According to the judicial source he was also being investigated for links to Mourad Fares, a Franco-Moroccan man suspected of being a key jihadist recruiter for Syria in Toulouse and Strasbourg, and who is already in jail in France after being arrested in Turkey last year.
Christian Mahler shared a floor in the small residential building near Wissembourg station where Mohamed-Aggad’s family lived for a time, and where they stood out among most residents who were of European descent.
Mohamed-Aggad began frequenting the Mosque more often around 2012, according to other people in the bar.
During that period, according to Mahler, Mohamed-Aggad’s mother often found herself apologizing to neighbors for the noise made by her children, who used to bang on the walls of their apartment.
Can Yakup, president of a Turkish cultural center that he said Mohamed-Aggad visited “once or twice”, thinks he was a witness to a change in the young man’s behavior.
“The last time I sent him away because he wanted to pray on his own,” Yakup told Reuters at the center which sits behind a railway line and next to a Lidl supermarket. “It was like for him the rest of us weren’t good enough Muslims.”
According to police sources and locals, Mohamed-Aggad and his brother Karim, 25, set off for Syria towards the end of 2013.
Two friends from the Wissembourg and five more young people from Meinau, a suburb of nearby Strasbourg, went with them.
One of the Wissembourg contingent did not get far, intercepted at Frankfurt airport by his parents.
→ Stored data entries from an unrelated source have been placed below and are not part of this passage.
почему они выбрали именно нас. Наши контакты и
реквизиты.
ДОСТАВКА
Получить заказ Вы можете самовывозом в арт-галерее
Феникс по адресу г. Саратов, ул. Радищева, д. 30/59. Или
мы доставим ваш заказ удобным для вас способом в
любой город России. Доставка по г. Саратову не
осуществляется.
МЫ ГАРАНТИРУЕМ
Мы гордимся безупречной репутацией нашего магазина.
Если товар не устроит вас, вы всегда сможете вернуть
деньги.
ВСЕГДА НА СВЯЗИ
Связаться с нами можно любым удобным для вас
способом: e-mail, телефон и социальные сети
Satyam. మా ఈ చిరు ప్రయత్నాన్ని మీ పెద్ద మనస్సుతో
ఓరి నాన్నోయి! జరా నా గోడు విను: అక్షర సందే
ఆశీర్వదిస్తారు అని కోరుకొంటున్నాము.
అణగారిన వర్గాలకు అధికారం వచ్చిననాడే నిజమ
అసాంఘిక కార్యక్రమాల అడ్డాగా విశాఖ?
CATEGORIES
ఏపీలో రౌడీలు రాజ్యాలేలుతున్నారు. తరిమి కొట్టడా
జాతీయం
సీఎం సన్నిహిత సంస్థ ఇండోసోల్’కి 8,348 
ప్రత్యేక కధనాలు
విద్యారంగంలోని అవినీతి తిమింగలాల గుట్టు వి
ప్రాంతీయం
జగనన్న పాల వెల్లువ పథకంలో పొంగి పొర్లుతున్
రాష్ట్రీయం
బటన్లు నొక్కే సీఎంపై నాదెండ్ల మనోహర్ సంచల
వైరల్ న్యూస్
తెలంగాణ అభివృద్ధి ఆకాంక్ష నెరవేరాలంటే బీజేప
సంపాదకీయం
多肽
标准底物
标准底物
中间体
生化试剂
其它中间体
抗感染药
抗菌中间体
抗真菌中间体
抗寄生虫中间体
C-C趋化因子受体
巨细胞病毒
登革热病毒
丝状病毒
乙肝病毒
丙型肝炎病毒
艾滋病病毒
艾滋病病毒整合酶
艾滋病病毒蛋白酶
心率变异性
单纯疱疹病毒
Others came back a few months later in 2014, saying they had been on a humanitarian mission. In May that year, seven were arrested, including Karim. They are still in custody.
Judicial sources say Paris prosecutors asked on Oct. 9 this year for a case to be brought against them on terrorism-related charges that could carry jail sentences of 10 years. They could appear in court in 2016.
Officials have yet to name all the dead gunmen and suicide bombers directly involved in last month’s attacks, for which Islamic State claimed responsibility. It remains unclear when and how Mohamed-Aggad returned to France.
The other two attackers at the concert hall have been named as Samy Amimour, 28, a former bus driver from Drancy, north east of Paris, and Ismail Omar Mostefai, 29, a Frenchman of Algerian descent who lived for a time in Chartres, south west of Paris.
Amimour also spent time in Syria, as did the presumed ringleader, Abdelhamid Abaaoud, 28, a Belgian of Moroccan origin who died in a police raid the following week.
Brahim Abdeslam, 31, who blew himself up after taking part in the cafe and restaurant killings, was a French citizen too although born and raised in Brussels.
Bilal Hadfi, 20, one of three suicide bombers who died near the Stade de France, dropped out of school in 2014 to travel to Syria. Another of the attackers, Salah Abdeslam, 26, also a Frenchman although born in Brussels, is still on the run.